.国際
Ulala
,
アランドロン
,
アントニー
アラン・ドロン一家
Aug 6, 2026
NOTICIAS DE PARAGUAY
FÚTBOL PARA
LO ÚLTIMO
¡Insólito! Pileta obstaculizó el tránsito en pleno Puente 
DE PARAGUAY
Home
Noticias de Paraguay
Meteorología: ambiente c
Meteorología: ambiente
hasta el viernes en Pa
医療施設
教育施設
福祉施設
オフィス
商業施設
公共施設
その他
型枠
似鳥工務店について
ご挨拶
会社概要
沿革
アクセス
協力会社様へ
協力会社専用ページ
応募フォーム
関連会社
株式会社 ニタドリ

==

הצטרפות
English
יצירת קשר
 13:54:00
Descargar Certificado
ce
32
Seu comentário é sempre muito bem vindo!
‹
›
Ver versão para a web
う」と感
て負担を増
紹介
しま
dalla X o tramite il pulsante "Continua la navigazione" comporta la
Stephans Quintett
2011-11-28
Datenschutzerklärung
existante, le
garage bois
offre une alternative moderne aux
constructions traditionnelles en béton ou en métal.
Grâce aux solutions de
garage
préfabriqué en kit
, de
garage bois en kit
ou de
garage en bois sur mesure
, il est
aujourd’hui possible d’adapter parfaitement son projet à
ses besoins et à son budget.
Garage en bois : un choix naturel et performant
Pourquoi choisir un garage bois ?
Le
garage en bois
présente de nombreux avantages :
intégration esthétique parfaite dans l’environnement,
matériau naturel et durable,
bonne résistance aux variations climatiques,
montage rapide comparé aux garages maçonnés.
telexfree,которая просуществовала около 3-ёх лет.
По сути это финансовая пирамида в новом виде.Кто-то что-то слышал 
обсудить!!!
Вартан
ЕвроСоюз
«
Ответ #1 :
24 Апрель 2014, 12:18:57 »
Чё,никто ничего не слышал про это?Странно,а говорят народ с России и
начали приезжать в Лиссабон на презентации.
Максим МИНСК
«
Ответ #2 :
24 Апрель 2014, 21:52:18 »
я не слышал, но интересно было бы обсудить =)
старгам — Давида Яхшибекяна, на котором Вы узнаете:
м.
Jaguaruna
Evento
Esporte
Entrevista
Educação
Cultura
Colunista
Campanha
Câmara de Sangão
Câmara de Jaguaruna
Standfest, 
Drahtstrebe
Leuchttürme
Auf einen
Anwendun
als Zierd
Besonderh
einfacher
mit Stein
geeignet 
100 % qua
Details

* * *

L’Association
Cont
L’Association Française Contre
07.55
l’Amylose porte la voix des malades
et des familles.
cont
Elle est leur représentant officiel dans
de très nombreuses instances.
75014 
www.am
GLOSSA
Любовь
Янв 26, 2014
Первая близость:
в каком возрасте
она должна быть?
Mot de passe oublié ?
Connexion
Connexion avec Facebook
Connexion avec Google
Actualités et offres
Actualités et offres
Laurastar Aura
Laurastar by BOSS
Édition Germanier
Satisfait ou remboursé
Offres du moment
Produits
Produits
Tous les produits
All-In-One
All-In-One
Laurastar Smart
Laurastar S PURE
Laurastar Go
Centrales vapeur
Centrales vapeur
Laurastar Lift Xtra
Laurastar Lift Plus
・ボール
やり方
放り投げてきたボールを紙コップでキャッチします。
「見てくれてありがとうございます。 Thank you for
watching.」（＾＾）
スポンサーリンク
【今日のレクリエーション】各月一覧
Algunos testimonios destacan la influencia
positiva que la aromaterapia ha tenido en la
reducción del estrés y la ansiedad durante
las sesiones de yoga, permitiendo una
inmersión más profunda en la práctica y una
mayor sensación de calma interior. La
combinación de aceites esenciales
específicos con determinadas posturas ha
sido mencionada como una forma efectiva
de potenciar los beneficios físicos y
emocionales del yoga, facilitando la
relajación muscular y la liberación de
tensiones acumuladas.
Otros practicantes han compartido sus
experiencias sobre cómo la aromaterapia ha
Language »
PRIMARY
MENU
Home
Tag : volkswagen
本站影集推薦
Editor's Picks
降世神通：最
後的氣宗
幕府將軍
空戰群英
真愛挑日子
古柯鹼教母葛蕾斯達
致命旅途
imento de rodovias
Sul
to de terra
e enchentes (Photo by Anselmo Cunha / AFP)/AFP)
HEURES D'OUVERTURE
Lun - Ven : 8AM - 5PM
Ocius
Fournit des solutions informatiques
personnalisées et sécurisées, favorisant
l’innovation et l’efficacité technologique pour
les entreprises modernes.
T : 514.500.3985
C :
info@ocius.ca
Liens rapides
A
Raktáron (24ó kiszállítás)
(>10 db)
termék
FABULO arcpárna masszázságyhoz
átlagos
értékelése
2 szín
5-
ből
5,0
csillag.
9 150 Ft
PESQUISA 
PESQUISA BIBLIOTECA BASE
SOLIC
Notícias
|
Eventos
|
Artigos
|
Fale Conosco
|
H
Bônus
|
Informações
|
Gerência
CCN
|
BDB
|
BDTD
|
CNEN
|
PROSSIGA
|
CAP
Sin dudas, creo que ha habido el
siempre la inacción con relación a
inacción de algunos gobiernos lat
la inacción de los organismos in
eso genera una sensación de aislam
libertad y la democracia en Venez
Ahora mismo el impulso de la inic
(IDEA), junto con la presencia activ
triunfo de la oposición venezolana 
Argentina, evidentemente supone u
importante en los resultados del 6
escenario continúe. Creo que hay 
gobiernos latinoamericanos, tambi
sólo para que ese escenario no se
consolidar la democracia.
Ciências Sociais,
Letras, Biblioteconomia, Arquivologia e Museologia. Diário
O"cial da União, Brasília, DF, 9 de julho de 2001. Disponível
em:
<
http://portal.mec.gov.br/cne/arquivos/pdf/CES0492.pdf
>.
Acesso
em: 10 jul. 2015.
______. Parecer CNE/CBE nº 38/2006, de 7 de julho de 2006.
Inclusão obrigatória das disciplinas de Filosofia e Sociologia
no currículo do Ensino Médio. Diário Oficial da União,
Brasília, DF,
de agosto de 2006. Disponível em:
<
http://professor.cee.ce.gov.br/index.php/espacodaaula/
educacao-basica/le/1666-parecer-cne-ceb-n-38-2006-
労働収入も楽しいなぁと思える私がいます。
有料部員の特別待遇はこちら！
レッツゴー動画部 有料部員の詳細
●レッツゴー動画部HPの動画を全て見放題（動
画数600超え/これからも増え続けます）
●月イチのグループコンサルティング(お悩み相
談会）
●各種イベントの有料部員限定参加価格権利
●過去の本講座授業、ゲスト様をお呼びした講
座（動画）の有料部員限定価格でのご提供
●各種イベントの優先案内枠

# Exercise requirements
Go through the material above and copy each line that holds the string "aromaterapia".

# Answer to this problem
positiva que la aromaterapia ha tenido en la
experiencias sobre cómo la aromaterapia ha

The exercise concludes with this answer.